* [PASSAGE TO READ]
_ _ _ _ _ _ _
Higher insulin levels may contribute to increased tumor growth (11). In recent epidemiologic studies (11–13), insulin-like growth factor 1 (IGF-1) has been associated with increased risk of colorectal cancer. IGF-1 may act as a promoter of colon tumor cell growth. Similar mechanisms may account for associations observed in epidemiologic studies between diabetes and cancer of the breast and other sites. Increases in serum or plasma levels of IGF-1 have been observed in recent epidemiologic studies of prostate and premenopausal breast cancer (14–21). Experimental evidence also suggests that elevated serum IGF-1 levels may be associated with lung cancer, although, to our knowledge, this hypothesis has not yet been examined in epidemiologic studies (12).

Nevertheless, the possible biologic mechanisms are not limited to IGF-1. There may be additional such mechanisms by which diabetes mellitus increases risk of cancer at specific sites. For example, the biologic plausibility of an association between diabetes mellitus and colon cancer may also relate to slower bowel transit among diabetics and increased production of carcinogenic bile acids (4). Possible biologic mechanisms for an association between diabetes and liver cancer are less clearly defined (3).
_ _ _ _ _ _ _
* [DATA SECTION]
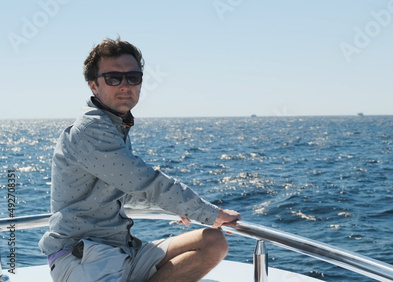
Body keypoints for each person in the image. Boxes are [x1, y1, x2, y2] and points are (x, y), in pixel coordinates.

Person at [38, 37, 241, 282]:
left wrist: (176, 207)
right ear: (93, 85)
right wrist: (208, 212)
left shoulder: (116, 125)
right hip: (85, 256)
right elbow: (143, 182)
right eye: (113, 78)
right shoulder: (90, 129)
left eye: (133, 78)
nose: (125, 85)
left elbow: (123, 192)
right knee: (211, 228)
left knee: (213, 242)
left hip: (125, 251)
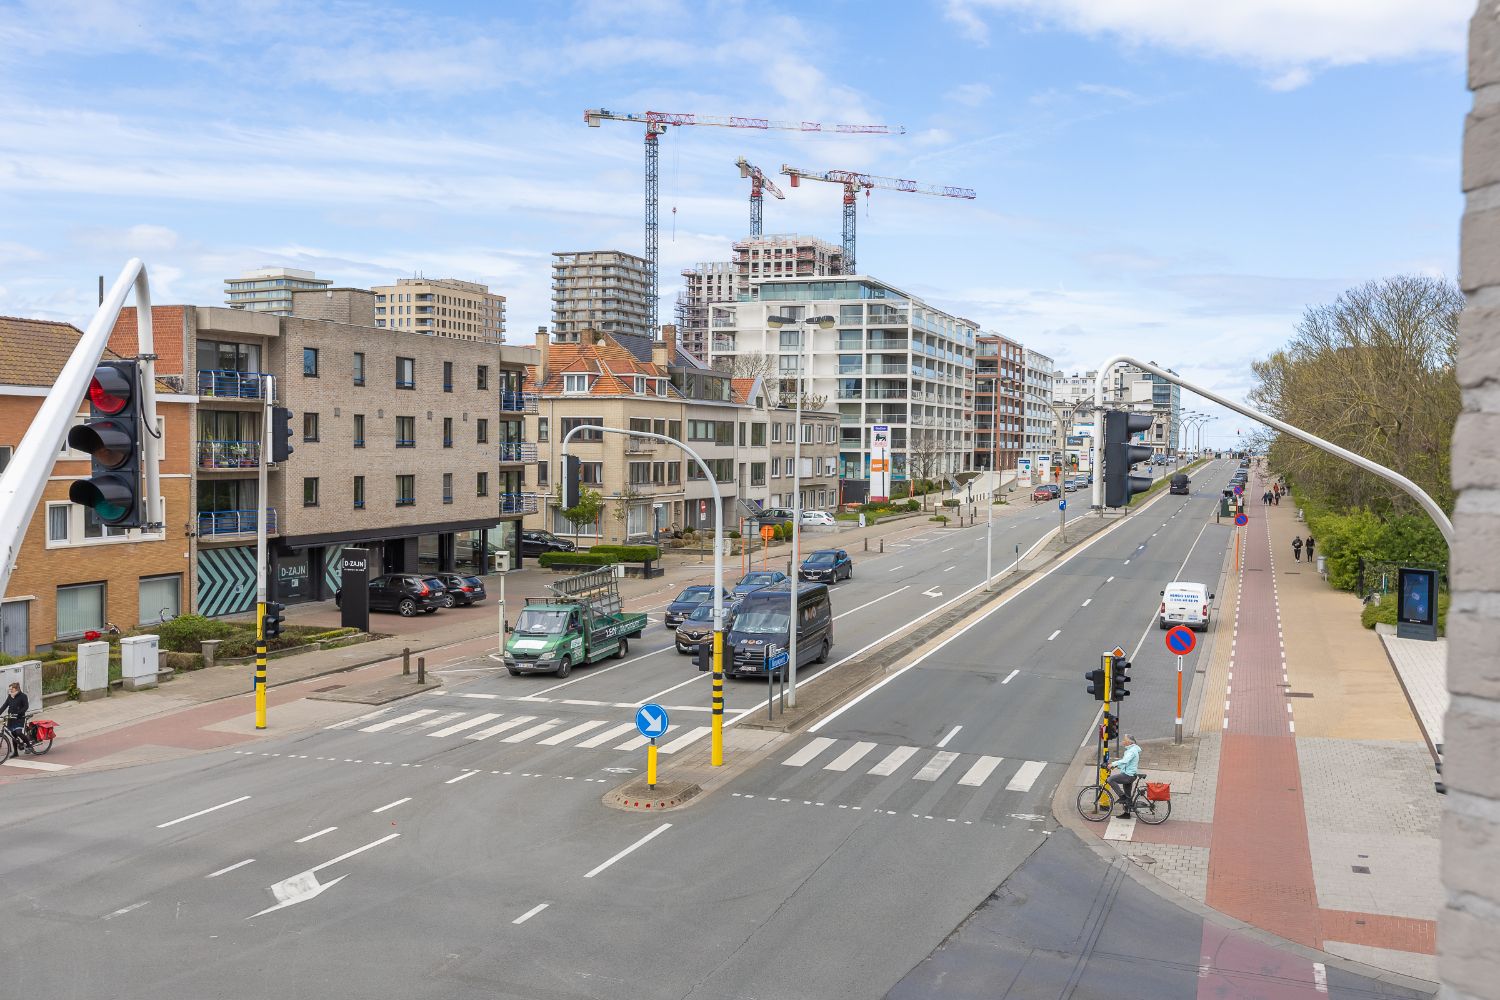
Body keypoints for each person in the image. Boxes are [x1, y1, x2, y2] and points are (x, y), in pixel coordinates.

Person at [1107, 734, 1141, 817]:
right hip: (1130, 774)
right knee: (1128, 795)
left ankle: (1122, 796)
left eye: (1124, 740)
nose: (1123, 741)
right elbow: (1126, 763)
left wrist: (1113, 764)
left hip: (1128, 775)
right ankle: (1127, 813)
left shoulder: (1131, 751)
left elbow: (1125, 761)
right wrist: (1116, 766)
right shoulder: (1131, 749)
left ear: (1129, 742)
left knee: (1110, 780)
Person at [1, 682, 28, 749]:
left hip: (19, 718)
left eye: (11, 689)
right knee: (13, 735)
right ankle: (15, 752)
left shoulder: (23, 696)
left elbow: (26, 707)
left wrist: (19, 713)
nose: (10, 690)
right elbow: (4, 706)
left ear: (16, 689)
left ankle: (29, 745)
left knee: (18, 733)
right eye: (9, 689)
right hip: (11, 718)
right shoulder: (10, 696)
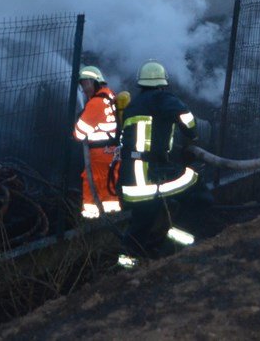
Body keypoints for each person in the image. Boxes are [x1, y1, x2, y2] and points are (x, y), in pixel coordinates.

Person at [116, 60, 200, 268]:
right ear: (162, 84)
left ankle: (125, 268)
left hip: (129, 177)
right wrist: (193, 136)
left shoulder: (132, 105)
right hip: (149, 174)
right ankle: (172, 249)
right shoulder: (163, 98)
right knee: (199, 192)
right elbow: (186, 118)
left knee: (143, 219)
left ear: (141, 84)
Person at [72, 65, 120, 219]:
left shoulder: (95, 103)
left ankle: (90, 219)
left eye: (85, 83)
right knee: (109, 183)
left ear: (95, 82)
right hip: (113, 151)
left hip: (99, 154)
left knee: (91, 181)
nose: (84, 89)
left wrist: (80, 119)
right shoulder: (111, 96)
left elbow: (79, 134)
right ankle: (111, 217)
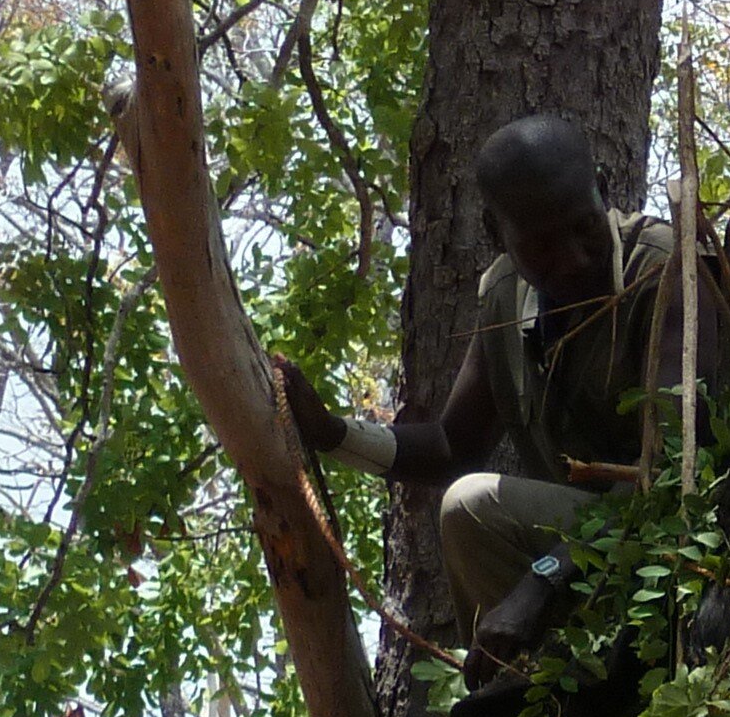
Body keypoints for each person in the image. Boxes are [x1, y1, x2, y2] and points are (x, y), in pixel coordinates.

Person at [277, 115, 708, 662]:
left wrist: (540, 584)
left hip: (669, 544)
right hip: (589, 557)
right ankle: (524, 694)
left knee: (472, 507)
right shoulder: (506, 298)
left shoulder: (666, 269)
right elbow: (453, 446)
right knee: (468, 500)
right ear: (494, 233)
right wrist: (332, 433)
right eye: (544, 245)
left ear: (601, 188)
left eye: (584, 227)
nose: (573, 259)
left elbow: (672, 473)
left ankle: (524, 691)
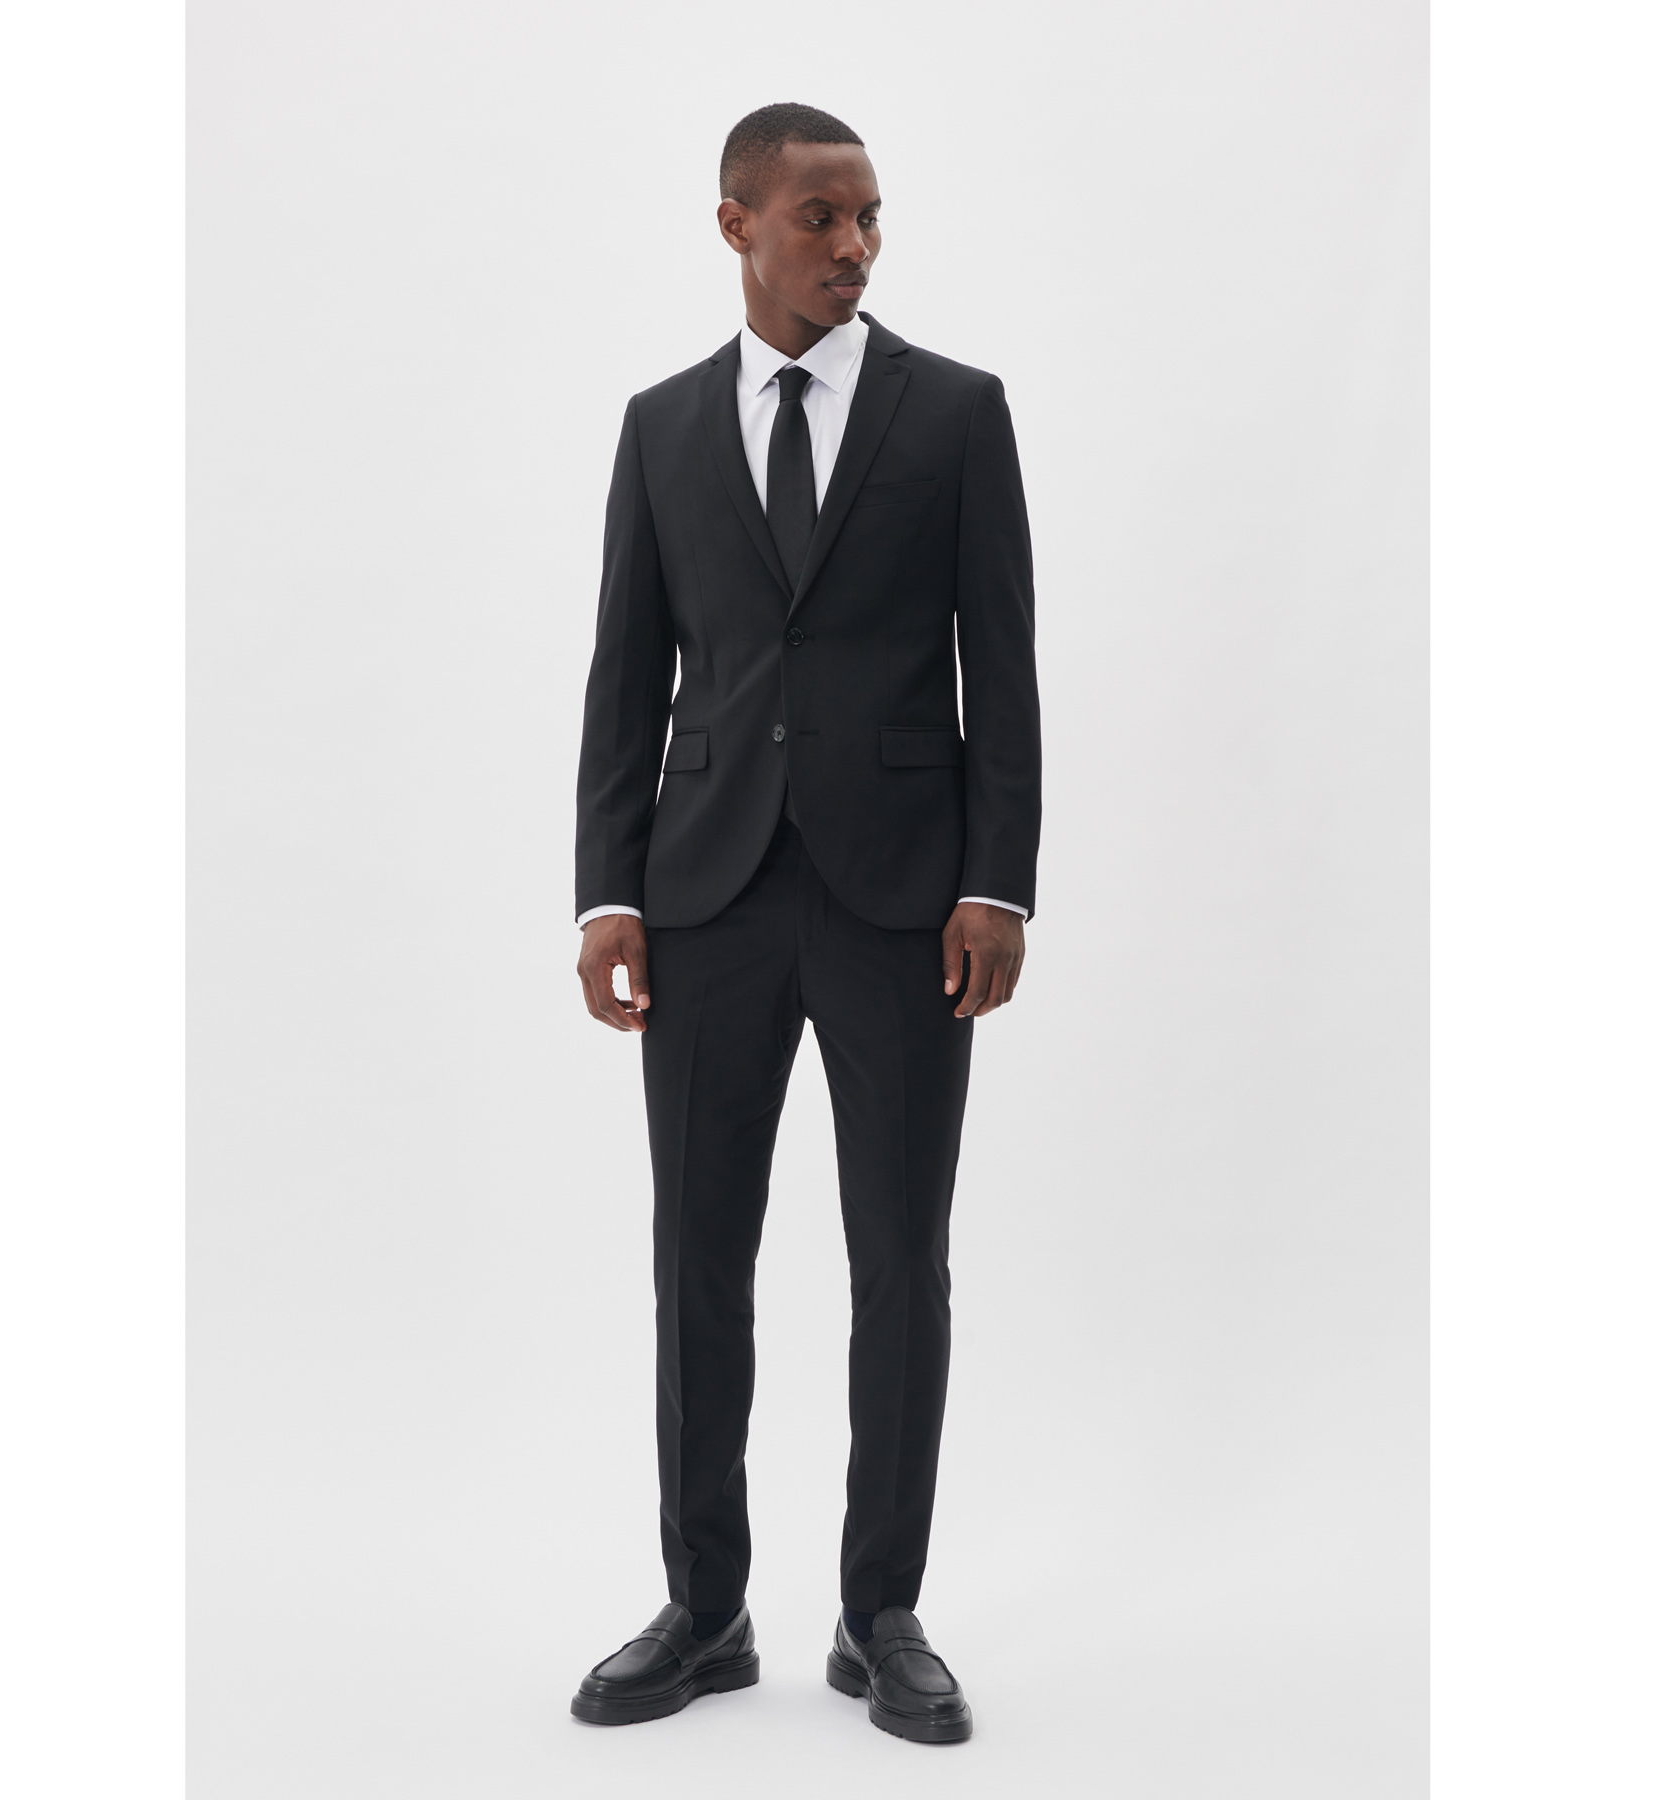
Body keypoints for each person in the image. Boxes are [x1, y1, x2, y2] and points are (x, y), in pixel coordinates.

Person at [568, 102, 1041, 1745]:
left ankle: (880, 1613)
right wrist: (608, 891)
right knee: (696, 1257)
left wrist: (998, 882)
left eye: (871, 217)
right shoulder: (660, 426)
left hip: (906, 904)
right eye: (821, 218)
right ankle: (703, 1611)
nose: (856, 246)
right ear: (737, 225)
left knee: (900, 1260)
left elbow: (1003, 667)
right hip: (703, 898)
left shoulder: (956, 412)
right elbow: (626, 675)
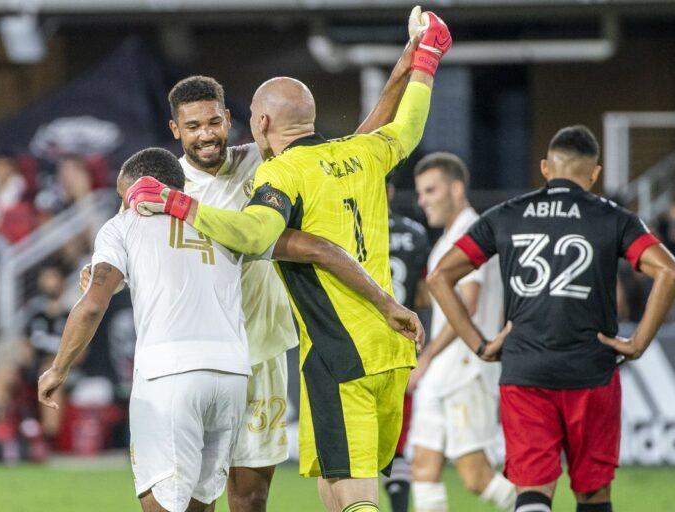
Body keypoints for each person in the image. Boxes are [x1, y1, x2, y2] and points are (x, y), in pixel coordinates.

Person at [79, 26, 422, 510]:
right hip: (194, 357)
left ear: (230, 120)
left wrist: (401, 73)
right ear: (176, 130)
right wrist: (98, 275)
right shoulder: (158, 191)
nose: (206, 135)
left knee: (251, 493)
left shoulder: (262, 164)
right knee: (197, 494)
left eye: (214, 122)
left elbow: (352, 149)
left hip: (260, 354)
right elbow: (123, 251)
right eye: (193, 126)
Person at [426, 126, 675, 512]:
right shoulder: (614, 218)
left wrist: (479, 344)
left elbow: (439, 276)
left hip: (525, 371)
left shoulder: (506, 215)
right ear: (594, 173)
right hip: (591, 371)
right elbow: (670, 272)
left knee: (532, 491)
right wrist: (638, 342)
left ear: (546, 168)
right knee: (593, 494)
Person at [39, 148, 252, 512]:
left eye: (125, 197)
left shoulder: (123, 225)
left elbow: (92, 304)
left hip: (169, 375)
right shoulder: (219, 220)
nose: (125, 205)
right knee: (202, 501)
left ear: (138, 188)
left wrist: (59, 367)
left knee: (162, 501)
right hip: (232, 374)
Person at [407, 152, 515, 512]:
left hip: (466, 370)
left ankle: (533, 505)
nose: (422, 201)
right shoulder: (448, 238)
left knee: (475, 477)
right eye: (420, 193)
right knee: (423, 467)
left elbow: (467, 303)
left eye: (430, 190)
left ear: (456, 189)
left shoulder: (473, 232)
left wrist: (426, 358)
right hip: (443, 373)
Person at [384, 179, 430, 512]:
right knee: (395, 445)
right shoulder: (415, 233)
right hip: (404, 351)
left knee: (352, 451)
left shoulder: (344, 229)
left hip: (359, 350)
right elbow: (427, 295)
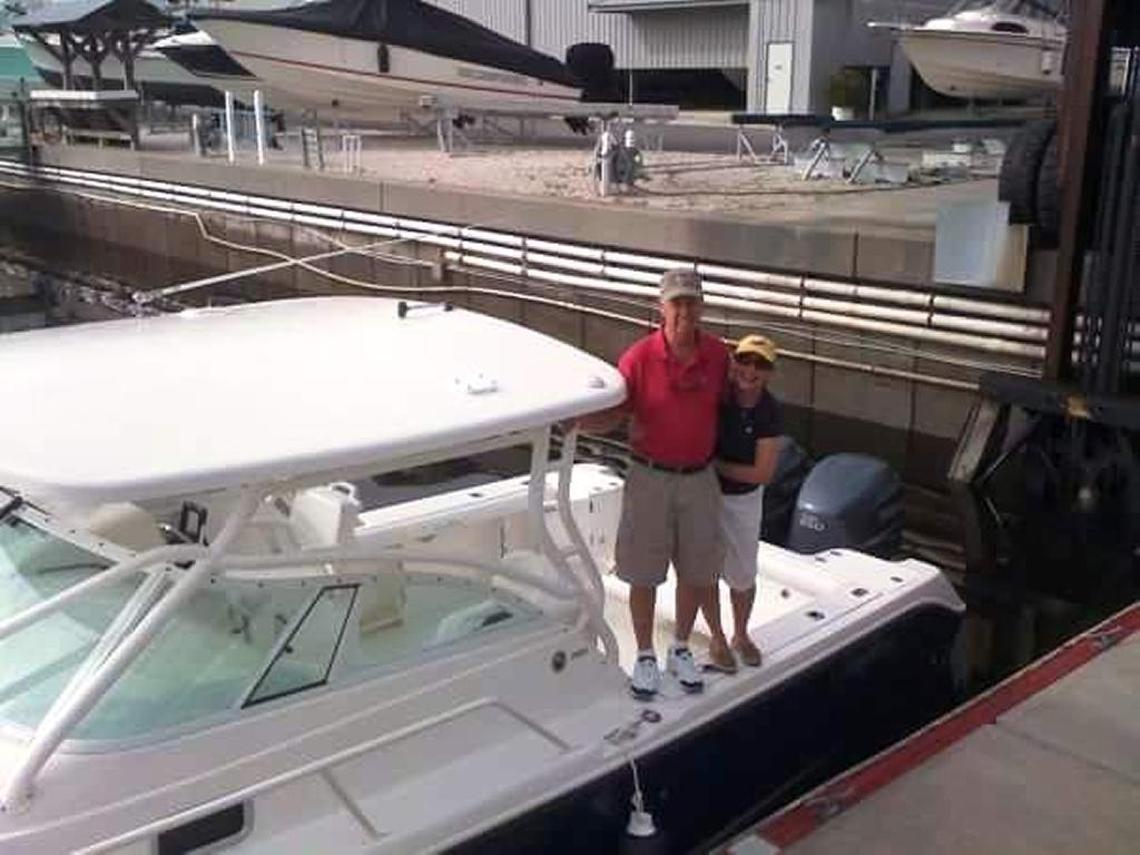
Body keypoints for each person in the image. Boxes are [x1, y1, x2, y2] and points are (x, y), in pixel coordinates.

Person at [581, 268, 729, 699]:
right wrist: (576, 424)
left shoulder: (719, 356)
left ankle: (680, 647)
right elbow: (615, 413)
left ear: (701, 308)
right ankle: (645, 653)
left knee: (697, 570)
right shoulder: (639, 358)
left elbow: (732, 406)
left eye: (691, 302)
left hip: (699, 478)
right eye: (676, 302)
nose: (684, 310)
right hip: (649, 477)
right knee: (643, 573)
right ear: (660, 307)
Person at [704, 334, 783, 672]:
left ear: (769, 374)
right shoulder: (717, 396)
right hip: (705, 493)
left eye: (761, 365)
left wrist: (715, 465)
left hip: (743, 500)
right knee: (703, 568)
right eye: (745, 361)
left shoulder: (770, 411)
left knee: (743, 573)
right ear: (733, 362)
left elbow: (762, 473)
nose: (750, 370)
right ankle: (717, 636)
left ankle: (740, 633)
_ _ _ _ _ _ _
* [ASSIGNED TASK A]
Answer each question from the passage on diabetes and cancer.
(i) In which two cancers have recent epidemiologic studies observed increases in serum or plasma levels of IGF-1?
(ii) What may IGF-1 act as in colon tumor cell growth?
(iii) Which two conditions among diabetics may relate to an association between diabetes mellitus and colon cancer?
* [ASSIGNED TASK B] List every type of cancer named in the passage on diabetes and cancer.
* [ASSIGNED TASK C] Return the part of the passage on diabetes and cancer from "Nevertheless, the possible" up to and including "clearly defined (3).", copied word for word.

* [WRITTEN SOLUTION A]
(i) Prostate cancer and premenopausal breast cancer.
(ii) A promoter of colon tumor cell growth.
(iii) Slower bowel transit and increased production of carcinogenic bile acids.

* [WRITTEN SOLUTION B]
- Colorectal cancer
- Breast cancer (including premenopausal breast cancer)
- Prostate cancer
- Lung cancer
- Colon cancer
- Liver cancer

* [WRITTEN SOLUTION C]
Nevertheless, the possible biologic mechanisms are not limited to IGF-1. There may be additional such mechanisms by which diabetes mellitus increases risk of cancer at specific sites. For example, the biologic plausibility of an association between diabetes mellitus and colon cancer may also relate to slower bowel transit among diabetics and increased production of carcinogenic bile acids (4). Possible biologic mechanisms for an association between diabetes and liver cancer are less clearly defined (3).